The introduction of Hydractive 3 to Citroen (with the first generation C5) brought about a radical change in the established hydraulic orthodoxy of past Citroens. No longer were the suspension, steering and brakes linked by a common hydraulic system; these systems were segregated in the name of efficiency, simplicity and potentially safety. On the C5 X7 there are two self contained electro-hydraulic pumps located in the front drivers side wing that supply hydraulic fluid to the suspension struts and powered steering rack when requested. The pump supplying hydraulic fluid to the suspesnion and controlling the ride height is a single unit called the Built-In Hydraulic Unit (BHI)
Whilst both pumps are incredibly reliable, a not uncommon problem with the suspension pump is the blowing of the 40Amp fuse that protects it. For me this happened for the first time (June 2018) on a holiday trip to France; some 50 miles away from the very factory the car was built in! At the time, the refusal of the car to rise to the correct height was very concerning and threatened the trip. Fortunately I bypassed the fuse temporarily at the start of each journey with some 4mm² cable I had in the boot. Upon returning home I decided to remove the motor pump and have a look inside.

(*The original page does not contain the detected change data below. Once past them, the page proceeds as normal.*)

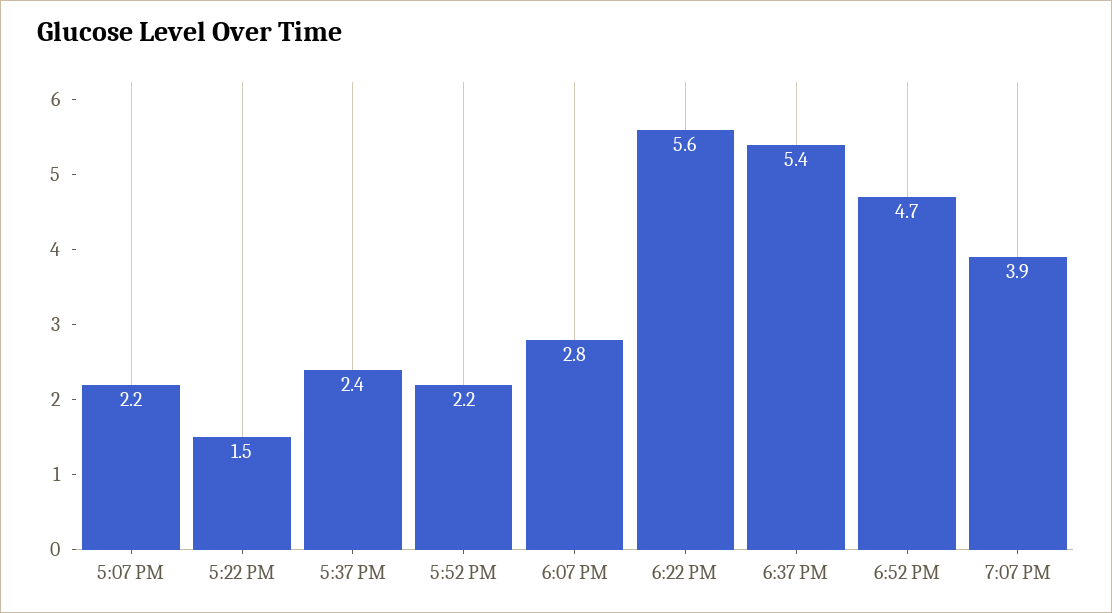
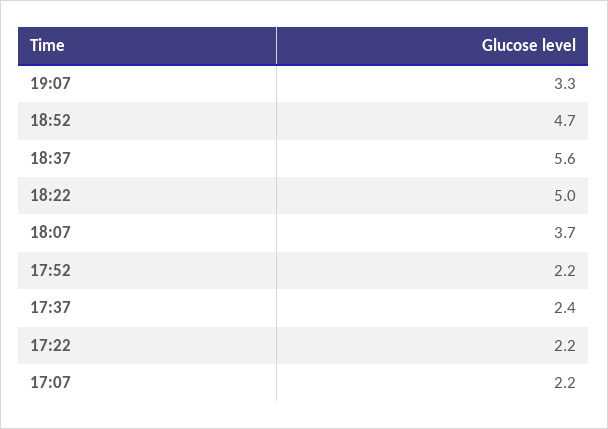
  {
    "5:07 PM": 2.2,
-   "5:22 PM": 1.5,
+   "5:22 PM": 2.2,
    "5:37 PM": 2.4,
    "5:52 PM": 2.2,
-   "6:07 PM": 2.8,
+   "6:07 PM": 3.7,
-   "6:22 PM": 5.6,
+   "6:22 PM": 5,
-   "6:37 PM": 5.4,
+   "6:37 PM": 5.6,
    "6:52 PM": 4.7,
-   "7:07 PM": 3.9
+   "7:07 PM": 3.3
  }

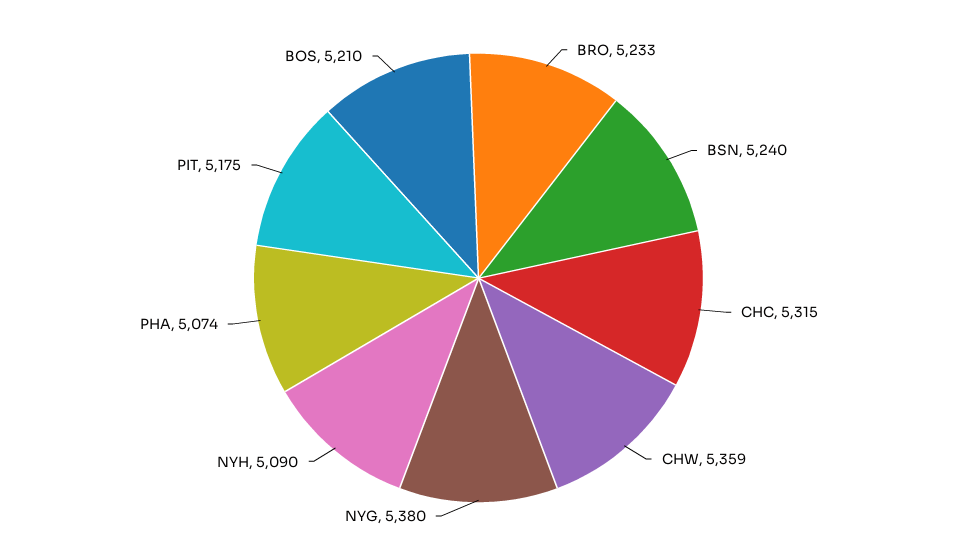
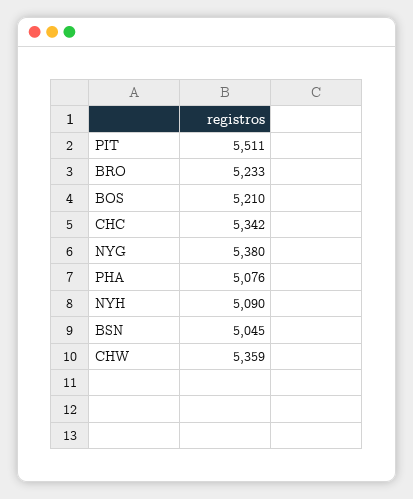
  {
    "BRO": 5233,
-   "BSN": 5240,
+   "BSN": 5045,
-   "CHC": 5315,
+   "CHC": 5342,
    "CHW": 5359,
    "NYG": 5380,
    "NYH": 5090,
-   "PHA": 5074,
+   "PHA": 5076,
-   "PIT": 5175,
+   "PIT": 5511,
    "BOS": 5210
  }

It had been suggested on the frenchcarforum.co.uk that the dust from the carbon brushes can come into contact with hydraulic fluid and create a conductive paste that can cause excessive current draw by shorting out the windings.
The first step was to remove the BHI assembly from the car:
The wheel arch liner was removed and the pipe from the Fluide LDS reservoir to the powered steering pump was located. This pipe was removed and the LDS drained into a suitable container.
The next step was removing the BHI itself:
The two pipes circled in red which are the hydraulic link to the front and rear suspension struts were removed in addition to the low pressure LDS tubes. After that, the bolts holding the BHI in were removed and the unit was lifted out.
Immediately visible upon the removal of the motor endcap was the amount of ‘carbon paste’ that had built up.
Using a mixture of brake cleaner (Acetone/heptane) and compressed air, the motor brushes were cleaned and the brush housing replaced on the motor. The commutator was also cleaned in the same way
The cleaned motor brush assembly was reinstalled and the BHI reconnected to the car. The LDS reservoir was topped up with fresh LDS and a new 40A fuse installed in the engine compartment fuse box.
As of Aug 2019, a year has passed since this fix was implemented and the suspension pump has performed perfectly ever since!